**REQUIREMENT**
Pull each line containing "catch" out of the data and copy it.

**ENTRIES SUPPLIED**
BEGIN

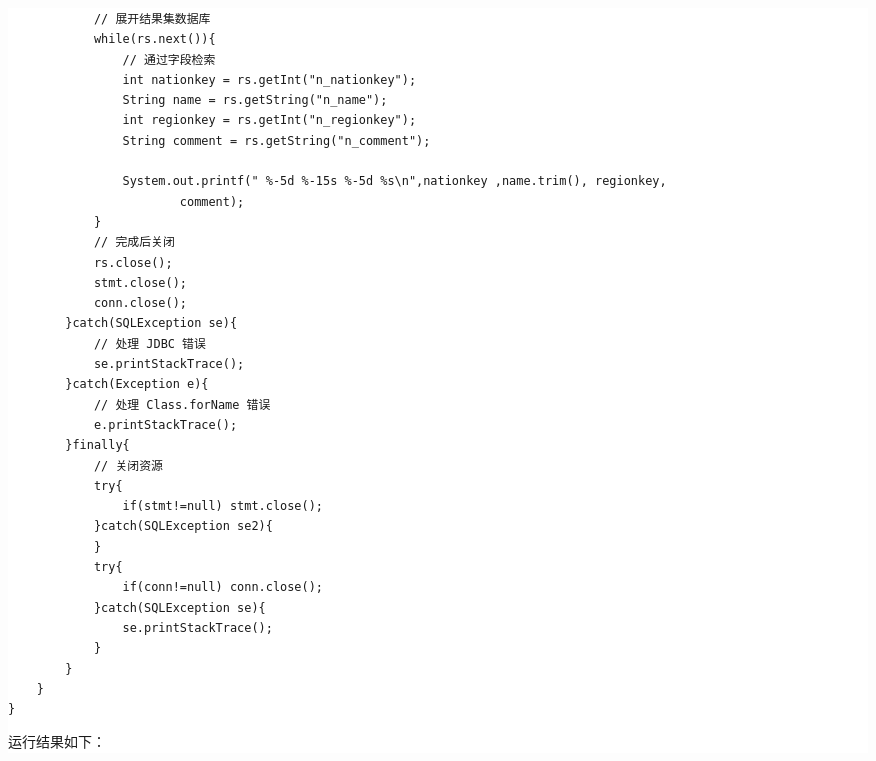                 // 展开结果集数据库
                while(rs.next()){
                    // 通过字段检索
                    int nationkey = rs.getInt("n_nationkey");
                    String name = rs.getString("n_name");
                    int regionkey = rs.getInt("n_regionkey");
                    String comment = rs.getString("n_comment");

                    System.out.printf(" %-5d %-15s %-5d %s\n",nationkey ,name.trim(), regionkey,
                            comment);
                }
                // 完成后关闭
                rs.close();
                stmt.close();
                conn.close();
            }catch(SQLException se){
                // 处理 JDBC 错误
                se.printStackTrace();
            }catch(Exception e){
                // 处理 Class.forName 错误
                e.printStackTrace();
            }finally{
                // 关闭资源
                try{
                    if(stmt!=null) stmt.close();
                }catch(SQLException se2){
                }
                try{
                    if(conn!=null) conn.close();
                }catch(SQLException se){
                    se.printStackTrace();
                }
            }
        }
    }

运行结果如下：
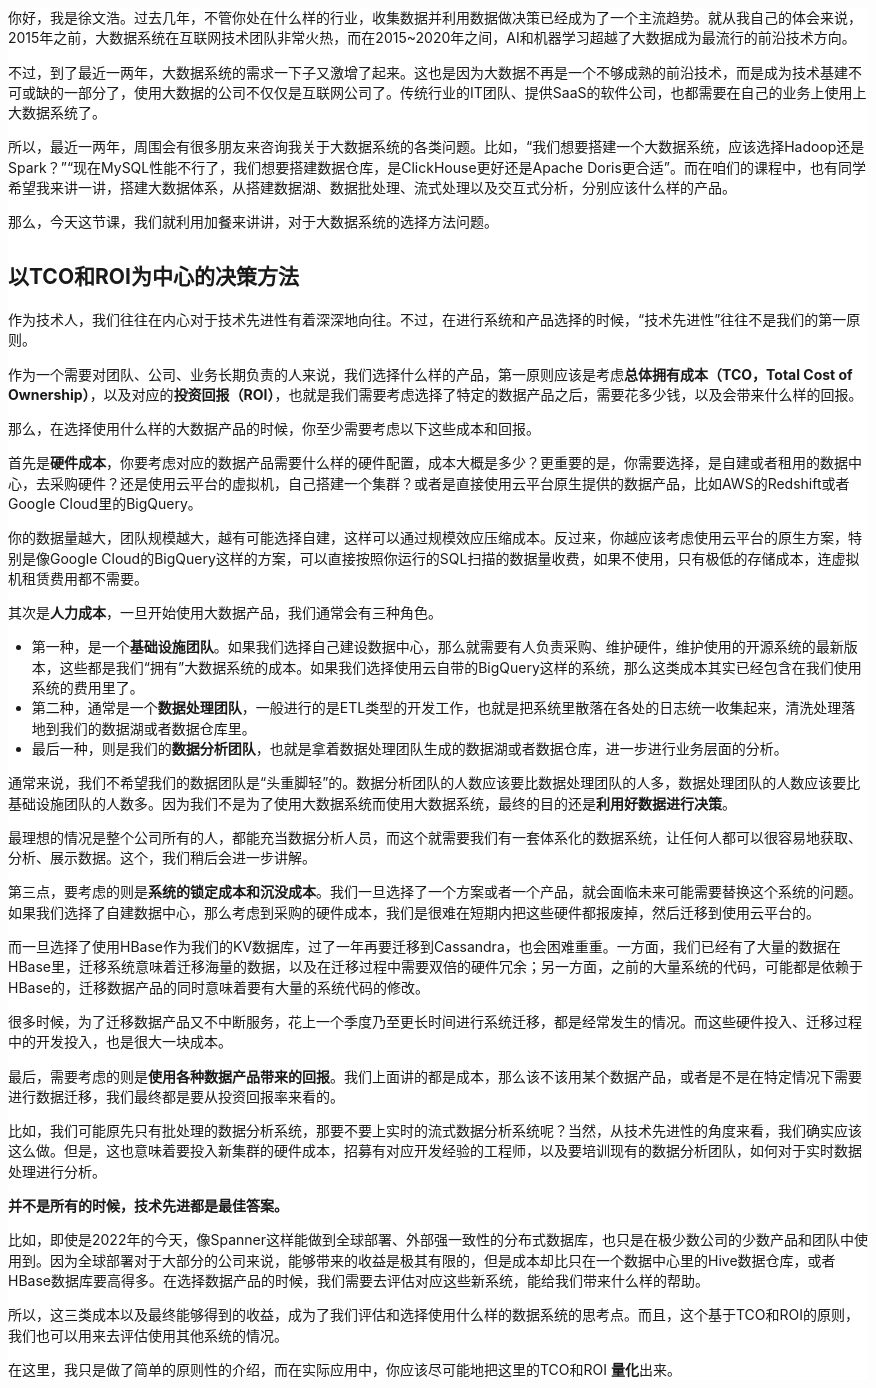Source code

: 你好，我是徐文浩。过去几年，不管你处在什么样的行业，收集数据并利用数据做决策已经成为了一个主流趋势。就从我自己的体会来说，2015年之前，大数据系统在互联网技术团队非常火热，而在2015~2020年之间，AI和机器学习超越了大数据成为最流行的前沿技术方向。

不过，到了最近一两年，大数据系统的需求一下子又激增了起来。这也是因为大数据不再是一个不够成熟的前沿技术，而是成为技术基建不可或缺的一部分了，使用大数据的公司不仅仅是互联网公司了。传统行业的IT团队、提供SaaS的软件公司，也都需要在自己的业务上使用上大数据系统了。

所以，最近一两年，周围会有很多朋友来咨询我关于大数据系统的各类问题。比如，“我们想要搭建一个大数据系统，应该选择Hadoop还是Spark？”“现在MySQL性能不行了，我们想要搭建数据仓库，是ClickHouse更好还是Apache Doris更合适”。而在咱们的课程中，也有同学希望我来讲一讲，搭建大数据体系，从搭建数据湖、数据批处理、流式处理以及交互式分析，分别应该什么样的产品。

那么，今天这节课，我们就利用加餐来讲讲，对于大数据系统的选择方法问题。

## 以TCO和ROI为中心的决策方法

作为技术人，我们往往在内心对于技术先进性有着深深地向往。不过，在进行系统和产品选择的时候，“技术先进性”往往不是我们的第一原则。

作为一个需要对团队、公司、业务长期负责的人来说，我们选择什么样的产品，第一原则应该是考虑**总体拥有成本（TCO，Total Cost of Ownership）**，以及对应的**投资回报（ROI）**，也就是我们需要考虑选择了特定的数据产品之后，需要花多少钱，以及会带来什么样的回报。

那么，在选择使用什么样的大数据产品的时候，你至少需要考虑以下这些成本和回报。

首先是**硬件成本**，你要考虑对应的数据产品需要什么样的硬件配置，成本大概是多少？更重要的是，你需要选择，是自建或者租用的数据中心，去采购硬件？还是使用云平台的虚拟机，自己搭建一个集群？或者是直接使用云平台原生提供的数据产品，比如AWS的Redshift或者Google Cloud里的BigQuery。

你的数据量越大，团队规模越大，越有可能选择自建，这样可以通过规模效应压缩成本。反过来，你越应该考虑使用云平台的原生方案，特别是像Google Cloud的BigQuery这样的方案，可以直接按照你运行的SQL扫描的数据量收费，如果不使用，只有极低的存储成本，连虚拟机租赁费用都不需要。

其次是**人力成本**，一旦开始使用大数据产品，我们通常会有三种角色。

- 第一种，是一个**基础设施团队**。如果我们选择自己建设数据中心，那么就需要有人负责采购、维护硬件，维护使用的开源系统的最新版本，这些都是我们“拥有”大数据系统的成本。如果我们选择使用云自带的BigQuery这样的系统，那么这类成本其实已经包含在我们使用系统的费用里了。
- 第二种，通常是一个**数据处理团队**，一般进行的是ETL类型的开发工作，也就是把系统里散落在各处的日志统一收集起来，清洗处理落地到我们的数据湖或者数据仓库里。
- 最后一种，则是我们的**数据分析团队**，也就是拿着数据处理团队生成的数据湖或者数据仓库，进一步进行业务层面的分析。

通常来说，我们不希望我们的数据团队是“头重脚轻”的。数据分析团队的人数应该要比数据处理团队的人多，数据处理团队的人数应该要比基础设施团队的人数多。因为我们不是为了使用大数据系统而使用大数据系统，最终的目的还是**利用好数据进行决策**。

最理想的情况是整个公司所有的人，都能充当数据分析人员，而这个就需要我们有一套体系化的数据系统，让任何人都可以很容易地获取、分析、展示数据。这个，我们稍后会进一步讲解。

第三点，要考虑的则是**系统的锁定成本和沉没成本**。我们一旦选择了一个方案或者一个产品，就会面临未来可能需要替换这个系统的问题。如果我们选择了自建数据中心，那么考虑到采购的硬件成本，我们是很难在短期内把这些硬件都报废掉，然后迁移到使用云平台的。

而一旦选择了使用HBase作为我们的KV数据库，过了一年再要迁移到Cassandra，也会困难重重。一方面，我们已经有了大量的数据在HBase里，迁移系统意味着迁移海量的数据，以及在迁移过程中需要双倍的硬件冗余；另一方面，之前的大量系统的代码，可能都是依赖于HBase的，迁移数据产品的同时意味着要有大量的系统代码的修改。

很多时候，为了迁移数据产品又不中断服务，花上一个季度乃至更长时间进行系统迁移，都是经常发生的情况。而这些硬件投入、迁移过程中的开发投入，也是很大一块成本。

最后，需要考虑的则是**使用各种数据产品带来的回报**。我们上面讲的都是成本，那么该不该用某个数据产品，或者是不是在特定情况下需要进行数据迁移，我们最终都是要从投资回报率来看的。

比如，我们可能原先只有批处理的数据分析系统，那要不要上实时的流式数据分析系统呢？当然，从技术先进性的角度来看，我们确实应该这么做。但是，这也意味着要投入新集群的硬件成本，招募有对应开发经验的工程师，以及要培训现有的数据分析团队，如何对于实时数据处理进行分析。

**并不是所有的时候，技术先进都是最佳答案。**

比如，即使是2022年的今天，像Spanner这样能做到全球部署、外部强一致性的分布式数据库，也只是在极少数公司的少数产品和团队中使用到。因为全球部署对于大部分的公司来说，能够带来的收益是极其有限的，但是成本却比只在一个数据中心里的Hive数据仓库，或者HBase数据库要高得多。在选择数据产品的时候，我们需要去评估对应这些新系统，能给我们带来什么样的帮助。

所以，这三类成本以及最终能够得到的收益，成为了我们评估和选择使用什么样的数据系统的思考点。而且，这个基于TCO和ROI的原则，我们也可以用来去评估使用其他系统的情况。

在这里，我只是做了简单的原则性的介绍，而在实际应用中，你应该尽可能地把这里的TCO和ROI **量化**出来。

END

**EXERCISE OUTPUT**
            }catch(SQLException se){
            }catch(Exception e){
                }catch(SQLException se2){
                }catch(SQLException se){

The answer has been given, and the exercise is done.